Bernard Frize, Gripou, 2008. Acrylique sur toile

Comment gérez vous les caprices du marché..  

J’ai toujours navigué hors des sentiers battus et n’ai jamais fait d’acquisitions, ni au coup de coeur, ni à l’oreille : je suis un cérébral totalement sourd aux conseils des art advisors  Le seul critère d’achat est que l’oeuvre me plaise. Mes préférences de collectionneur vont plutôt aux artistes de la scène française voire européenne… Guillaume Leblon, Saâdane Afif, Mircea Cantor qui vit en partie dans l’hexagone, Loris Gréaud dont j’aime la radicalité : lors de la biennale de Venise 2011, j’ai rédigé le contrat pour le Pavillon Gepetto qui représentait la sculpture d’un cachalot échoué. A signer si l’on souhaitait séjourner vingt-quatre heures dans son ventre. J’ai découvert la plupart d’entre eux quand ils n’étaient pas très connus et je n’ai pas attendu que Katharina Grosse soit chez Gagosian pour m’y intéresser. Parmi les rencontres plus récentes, le duo David Brognon-Stéphanie Rollin et la manière originale dont ils explorent le temps et ses fissures m’ont totalement séduit. Ayant été l’un de leur premier collectionneur, j’avais prêté une « table de shoot » pour leur rétrospective au MAV VAL en 2020 et participé à la rédaction du catalogue. 

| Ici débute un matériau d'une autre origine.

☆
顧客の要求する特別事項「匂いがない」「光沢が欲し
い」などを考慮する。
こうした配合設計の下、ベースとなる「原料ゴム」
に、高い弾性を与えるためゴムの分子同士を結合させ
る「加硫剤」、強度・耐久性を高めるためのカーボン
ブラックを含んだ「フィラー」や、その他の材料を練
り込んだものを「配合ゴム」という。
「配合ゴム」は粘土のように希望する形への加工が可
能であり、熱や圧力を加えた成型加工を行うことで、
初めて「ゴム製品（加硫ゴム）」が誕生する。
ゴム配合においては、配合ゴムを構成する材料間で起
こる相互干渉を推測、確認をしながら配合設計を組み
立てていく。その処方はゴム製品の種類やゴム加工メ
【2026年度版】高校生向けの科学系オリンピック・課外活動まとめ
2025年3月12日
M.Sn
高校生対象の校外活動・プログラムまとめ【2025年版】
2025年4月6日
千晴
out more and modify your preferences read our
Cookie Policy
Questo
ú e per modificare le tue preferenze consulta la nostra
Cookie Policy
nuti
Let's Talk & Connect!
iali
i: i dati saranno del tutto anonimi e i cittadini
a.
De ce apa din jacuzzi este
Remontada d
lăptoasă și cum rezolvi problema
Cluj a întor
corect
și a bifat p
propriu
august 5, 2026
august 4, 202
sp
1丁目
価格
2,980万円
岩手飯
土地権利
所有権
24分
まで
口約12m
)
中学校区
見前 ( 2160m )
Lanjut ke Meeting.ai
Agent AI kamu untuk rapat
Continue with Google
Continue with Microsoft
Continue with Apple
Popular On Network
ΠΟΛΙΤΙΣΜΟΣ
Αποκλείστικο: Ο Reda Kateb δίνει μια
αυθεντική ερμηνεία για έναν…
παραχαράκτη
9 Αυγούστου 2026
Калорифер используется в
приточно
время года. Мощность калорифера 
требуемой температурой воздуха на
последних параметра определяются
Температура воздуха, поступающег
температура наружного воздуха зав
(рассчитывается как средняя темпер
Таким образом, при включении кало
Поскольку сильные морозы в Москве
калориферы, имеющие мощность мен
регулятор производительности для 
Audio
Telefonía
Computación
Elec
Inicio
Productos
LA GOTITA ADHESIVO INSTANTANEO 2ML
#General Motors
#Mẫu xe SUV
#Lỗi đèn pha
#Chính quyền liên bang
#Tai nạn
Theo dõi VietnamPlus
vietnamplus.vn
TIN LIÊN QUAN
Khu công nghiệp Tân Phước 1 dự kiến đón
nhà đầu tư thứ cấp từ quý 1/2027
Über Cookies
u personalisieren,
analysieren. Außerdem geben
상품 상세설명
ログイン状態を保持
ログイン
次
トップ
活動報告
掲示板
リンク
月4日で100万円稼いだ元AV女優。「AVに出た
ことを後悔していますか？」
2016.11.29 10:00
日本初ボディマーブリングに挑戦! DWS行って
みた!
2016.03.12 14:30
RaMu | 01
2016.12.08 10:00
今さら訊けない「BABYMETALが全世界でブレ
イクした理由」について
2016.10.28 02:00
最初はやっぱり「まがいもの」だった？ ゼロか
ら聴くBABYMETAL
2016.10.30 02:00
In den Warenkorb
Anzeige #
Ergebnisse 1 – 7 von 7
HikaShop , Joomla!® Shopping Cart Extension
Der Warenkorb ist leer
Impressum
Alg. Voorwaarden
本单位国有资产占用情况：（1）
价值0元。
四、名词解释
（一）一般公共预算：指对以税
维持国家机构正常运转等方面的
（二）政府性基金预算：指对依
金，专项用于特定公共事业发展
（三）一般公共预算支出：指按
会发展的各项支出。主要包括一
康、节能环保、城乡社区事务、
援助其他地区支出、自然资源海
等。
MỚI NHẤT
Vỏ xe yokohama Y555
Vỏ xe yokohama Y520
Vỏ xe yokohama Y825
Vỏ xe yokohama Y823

Vous aimez donc entrer en contact avec les artistes ?

Ce n’est pas une règle. Je n’ai pas acheté d’oeuvres de Christian Boltanski alors qu’on se parle souvent et au contraire, j’ai un grand nombre de pièces de Imi Knoebel que j’ai du croiser une fois lors d’un vernissage. Autant je trouve assez beau de se débrouiller avec la toile qu’un artiste vous laisse, autant, quand le travail est conceptuel, quand l’artiste part d’une idée pure -ce qui est très courant aujourd’hui-, la rencontre est essentielle.

On a l’heureux sentiment que l’art a totalement façonné votre manière de vivre. 

Je dis souvent que les oeuvres parlent plus à mon cerveau qu’à mon coeur, et j’hésite à parler de passion. Mais il est vrai que la collection et ma fascination pour l’art ont été les piliers de ma vie. Le fait que la manière de regarder une œuvre soit aussi importante que l’œuvre regardée est une chose que j’applique à d’autres domaines. Et cela me remet toujours en adéquation avec moi-même.